A clear majority of Tasmania’s lower house has voted against a bill which proposed legalising voluntary euthanasia.


MPs on Wednesday spent hours deliberating reasons for and against legislation to give Tasmanians with an eligible medical condition, who are judged competent, access to a lethal drug to end their life.

But the bill was defeated 16 to eight in a conscience vote on Wednesday night.

State Greens leader Cassy O’Connor, who had co-authored the Voluntary Assisted Dying Bill, said every day the parliament avoided the issue, it was “another day of suffering and potentially choices for people for whom palliation does not and cannot provide relief”.

She promised to introduce the legislation as a private member, if re-elected, in the next term.

Health Minister Michael Ferguson said the bill would leave vulnerable people exposed to exploitation and remove protections safeguarding the sanctity of life.
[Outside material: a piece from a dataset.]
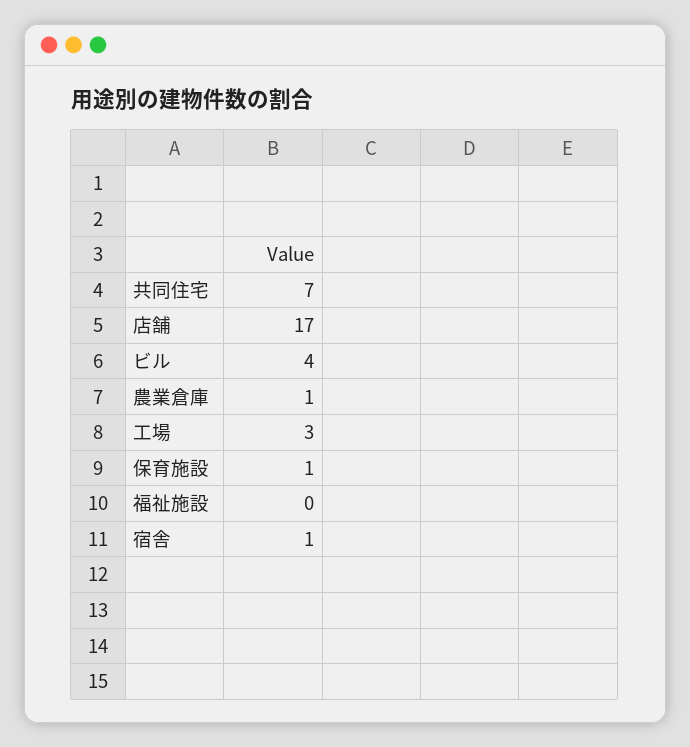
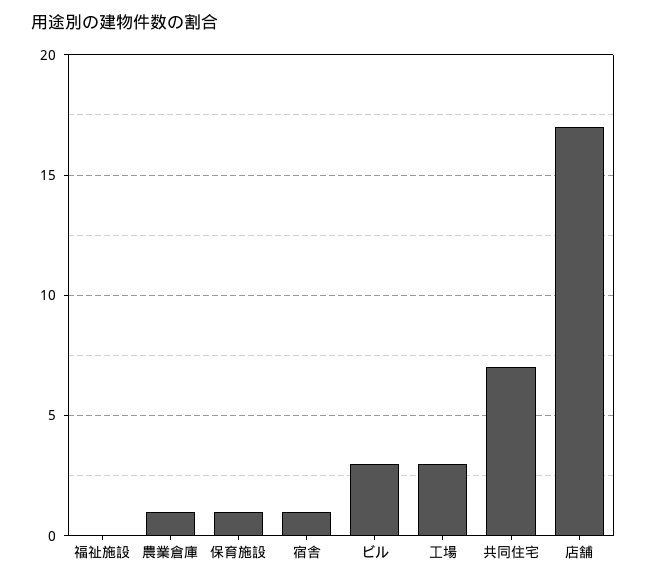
ビル: 4 -> 3

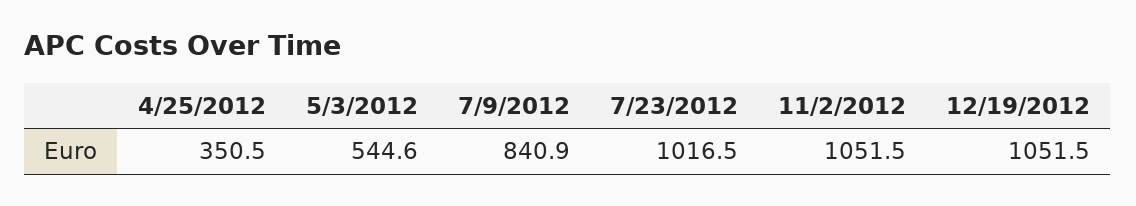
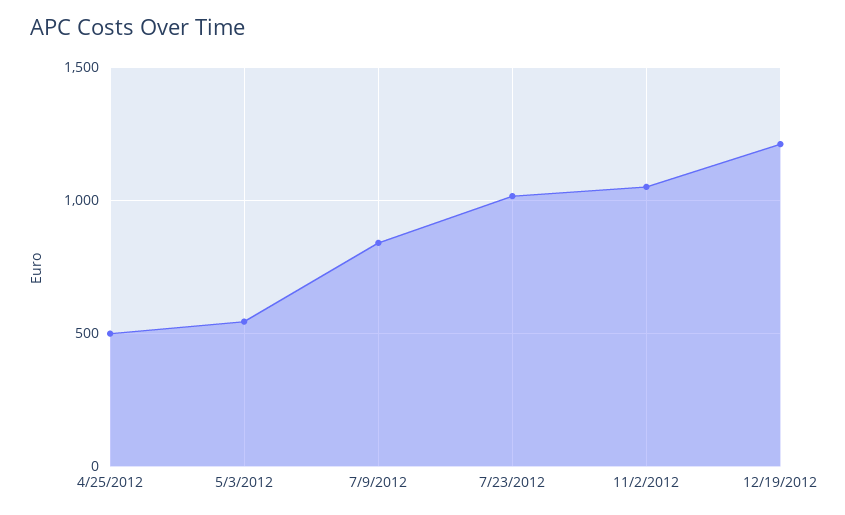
4/25/2012: 350.5 -> 500
12/19/2012: 1051.5 -> 1200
“This is in fact a dangerous bill that will in fact create a different group of cruel tragedies,” he said on Wednesday.

“We’ve said every suicide is too many yet before us is a bill that would sanction suicide.”

Former Tasmanian premier Ms Giddings stressed the proposed law would act as a last resort for people suffering intolerable pain, and palliative care options often subjected patients to “state-sanctioned torture” preventing them from ending their lives with dignity.

Liberal premier Will Hodgmanm, who opposed the bill, had insisted party members voted with their heart, leading to Nic Street being among the bill’s supporters.

NSW and Victorian parliaments are also considering similar bills amid support for euthanasia rights.